Gallstones Prevention, Gallbladder Diet and Other Natural Treatments
Follow a Gallbladder Diet
The foods below can help reduce gallbladder distress because overall they’re easier for the body to digest, contain only natural fats and supply important nutrients like antioxidants and fiber: †
High-fiber foods — Aim for 30–40 grams of fiber per day, which can help reduce the risk of gallstones. Good sources of fiber that support digestion are soaked/sprouted beans and legumes, nuts, seeds along with fresh veggies and fruit.
Beets, artichoke and dandelion greens — These vegetables especially help support liver health, have detoxifying effects and can improve bile flow, which breaks down fat. You can also consume more fresh produce from making your own vegetable juices or smoothies. Try to add potassium-rich foods like avocado, leafy greens, tomato, sweet potato and bananas.
Unrefined healthy fats (including olive or coconut oil) — Coconut oil contains one of the easiest forms of fat for the body to digest, called medium-chained fatty acids. I recommend consuming healthy fats in small amounts over the course of the day, only about one tablespoon of oil at one time, or about two tablespoons of sprouted nuts and seeds. This is because you don’t want to overconsume fats, which puts more stress on the liver and gallbladder. Extra virgin olive oil is another anti-inflammatory fat with many benefits.
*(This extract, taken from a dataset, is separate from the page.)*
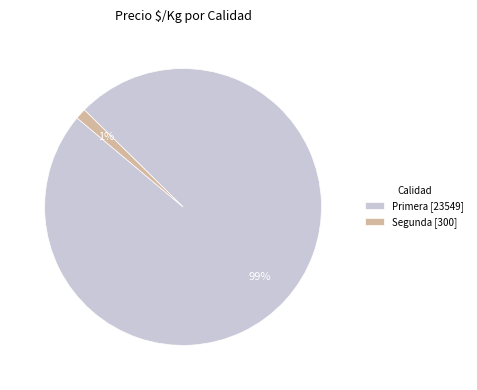

Is the sum of Primera [23549] and Segunda [300] greater than half?

Yes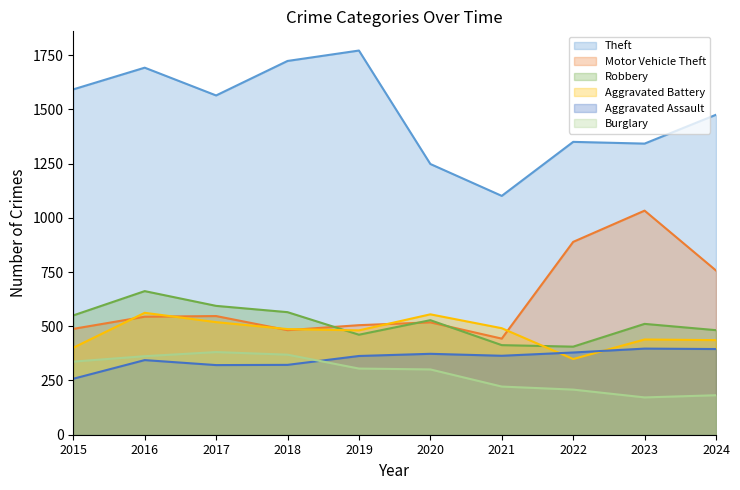

How many lines are shown in the chart?

6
Sprouted nuts and seeds — Sprouted flax, chia, hemp and pumpkin seeds are easier to digest and can reduce inflammation. But only consume one to two tablespoons of sprouted nuts and seeds at a time.
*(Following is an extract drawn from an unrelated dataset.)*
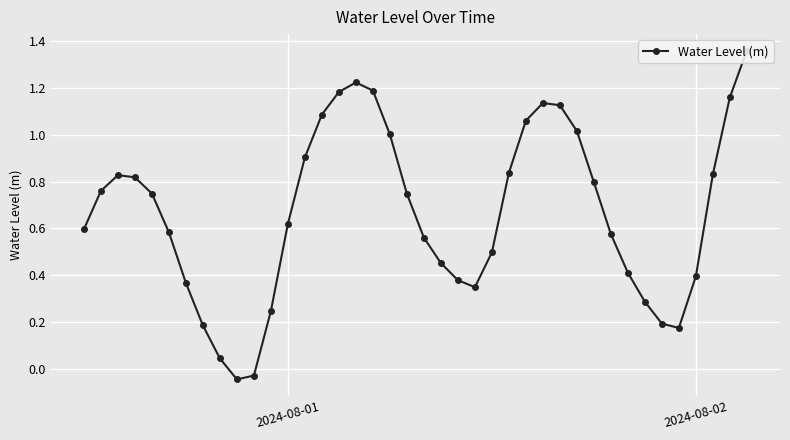

What is the maximum value shown in the chart?

1.4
A diet high in plants, including raw foods — People who eat a gallbladder diet high in raw plants like fruits, vegetables, nuts and seeds tend to have lower occurrence of gallstones. These foods are naturally high in water, electrolytes, antioxidants and fiber but low in salt and fats. Consuming a vegetarian diet is also associated with decreased gallstone risk, as is avoiding processed meats or allergenic dairy foods.
Lean protein foods — Including lean sources of organic protein in a gallbladder diet can relieve stress. Consider chicken, turkey, grass-fed beef, bison, wild-caught fish and organic protein powder, including protein from bone broth powder.